A horrifying new AI app swaps women into porn videos with a clic: Que haja apps destas, não me surpreende. O que surpreende é serem tão poucas. As consequências disto para as vítimas podem ser fatais: imaginem um fake vídeo de pornografia gay, com a cara de um homem que viva num país onde a homossexuaidade é punida com a morte? Ou o constante estigma sobre vítimas femininas, sem culpa, sempre acusadas por causa das ações criminosas de quem se quis vingar delas?
Los míticos 'Command & Conquer', 'Red Alert' y 'Dune 2000' siguen muy vivos gracias a las adaptaciones Open Source de OpenRA: Uma excelente dica, para quem gosta de retrogaming. Graças a este projeto open source, antigos jogos clássicos são mantidos vivos, e compatíveis com os sistemas modernos.

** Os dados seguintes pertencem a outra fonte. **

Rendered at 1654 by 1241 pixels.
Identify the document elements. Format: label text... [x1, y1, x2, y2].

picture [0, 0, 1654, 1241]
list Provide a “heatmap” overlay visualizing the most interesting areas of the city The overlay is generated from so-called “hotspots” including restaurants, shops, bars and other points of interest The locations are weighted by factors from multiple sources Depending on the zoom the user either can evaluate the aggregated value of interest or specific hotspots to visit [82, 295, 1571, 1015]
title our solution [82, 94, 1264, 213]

Ebooks Are an Abomination: Até percebo a ideia, tal como Bogost sou culpado do fascínio com a materialidade física do livro, algo que, obviamente, nenhum e-reader substitui. Mas a leitura eletrónica traz tantas vantagens de acessibilidade, disponibilidade e portabilidade, que seria injusto descartá-la como meio.
SketchUp for iPad (Beta) has arrived!: Talvez não seja uma opinião generalizada, mas a minha intuição (e dia a dia) diz-me que os tablets são excecionais ferramentas de produtividade criativa, um verdadeiro bloco de notas/caderno de desenhos digital. Especialmente para quem gosta de expressão visual. Diga-se que a sensação de desenhar em 3D sobre uma superfície é excelente, especialmente se o nosso dispositivo dispõe de suporte para estilete.
Modernidade
Sex can relieve nasal congestion, and other work honored by 2021 Ig Nobels: Chegámos àquele momento do ano, em que a ciência mais... bizarra? Estranha? Inesperada... é distinguida. Notem, os prémios Ig Nobel não distinguem a pior ciência, apenas a mais inusitada, que apesar da aparente bizarria, faz pensar e coloca questões científicas válidas.
Azores Airlines bate recorde de voo direto mais longo em Airbus A321LRneo: Bem, a SATA anda apostada em explorar os limites desta aeronave, detém neste momento o recorde de voo comercial mais longo da Airbus.
Should we care about the lives of our kids’ kids’ kids’ kids’…: Refletir sobre o impensável, sobre catástrofes passadas e potenciais futuros cataclismas.
Ireland fails to enforce EU law against Big Tech: Portanto, a entidade irlandesa responsável pelo cumprimento das leis europeias de proteção de dados está atrasada na análise e resolução de queixas contra as grandes empresas da internet? E a Irlanda é o país onde as maiores empresas implantaram a sua sede europeia? Ah, e uma vez que a sede destas empresas é na Irlanda, uma queixa de violação de privacidade de dados que ocorra noutro país da UE precisa de validação posterior do regulador irlandês? Tudo coincidências, certamente. Os irlandeses não iriam fazer vista grossa às violações de dados e privacidade cometidas pelas empresas que escolheram a Irlanda para poder pagar o mínimo possível de impostos, certamente.
What to Know About SpaceX's Inspiration4, the First All-Civilian Mission to Orbit: Se as experiências suborbitais de Bezos e Branson conseguiram atrair uma espécie de ira global, com aquela aura de milionários com os seus brinquedos, já esta missão da Dragon, totalmente privada, prima pela discrição. E, no entanto, não deixa de ser outra instância de turismo espacial.